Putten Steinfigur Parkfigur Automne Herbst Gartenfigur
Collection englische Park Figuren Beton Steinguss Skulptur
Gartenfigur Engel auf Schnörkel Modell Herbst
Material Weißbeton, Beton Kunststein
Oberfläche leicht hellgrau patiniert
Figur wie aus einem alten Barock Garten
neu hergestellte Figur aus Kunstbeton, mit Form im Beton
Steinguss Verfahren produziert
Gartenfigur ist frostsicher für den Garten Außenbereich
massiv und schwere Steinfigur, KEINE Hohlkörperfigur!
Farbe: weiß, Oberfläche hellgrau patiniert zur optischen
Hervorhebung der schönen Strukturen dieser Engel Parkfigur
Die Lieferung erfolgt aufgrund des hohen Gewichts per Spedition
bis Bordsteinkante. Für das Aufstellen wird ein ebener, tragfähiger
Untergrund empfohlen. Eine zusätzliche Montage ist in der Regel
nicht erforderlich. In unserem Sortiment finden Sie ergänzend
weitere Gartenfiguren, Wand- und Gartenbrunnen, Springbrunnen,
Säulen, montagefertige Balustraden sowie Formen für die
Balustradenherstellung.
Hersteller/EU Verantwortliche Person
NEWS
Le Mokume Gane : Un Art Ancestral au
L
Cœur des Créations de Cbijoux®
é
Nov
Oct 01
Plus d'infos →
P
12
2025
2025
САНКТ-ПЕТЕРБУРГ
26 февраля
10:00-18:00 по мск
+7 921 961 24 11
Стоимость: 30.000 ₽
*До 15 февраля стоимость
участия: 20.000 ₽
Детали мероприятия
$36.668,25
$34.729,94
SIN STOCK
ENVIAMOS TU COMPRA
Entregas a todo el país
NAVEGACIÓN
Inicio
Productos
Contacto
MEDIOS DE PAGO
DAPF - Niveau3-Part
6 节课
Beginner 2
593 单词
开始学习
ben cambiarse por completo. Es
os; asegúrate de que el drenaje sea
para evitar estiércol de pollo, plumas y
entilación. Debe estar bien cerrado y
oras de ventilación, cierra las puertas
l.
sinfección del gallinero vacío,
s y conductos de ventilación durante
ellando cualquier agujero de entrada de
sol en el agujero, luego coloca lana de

^^^^^^^^

Rewrite the lines from the first one up to and including the line with "Figur wie aus einem alten Barock Garten", putting "Winter" wherever "Herbst" appears and leaving everything else unchanged.

* **Result below**
Putten Steinfigur Parkfigur Automne Winter Gartenfigur
Collection englische Park Figuren Beton Steinguss Skulptur
Gartenfigur Engel auf Schnörkel Modell Winter
Material Weißbeton, Beton Kunststein
Oberfläche leicht hellgrau patiniert
Figur wie aus einem alten Barock Garten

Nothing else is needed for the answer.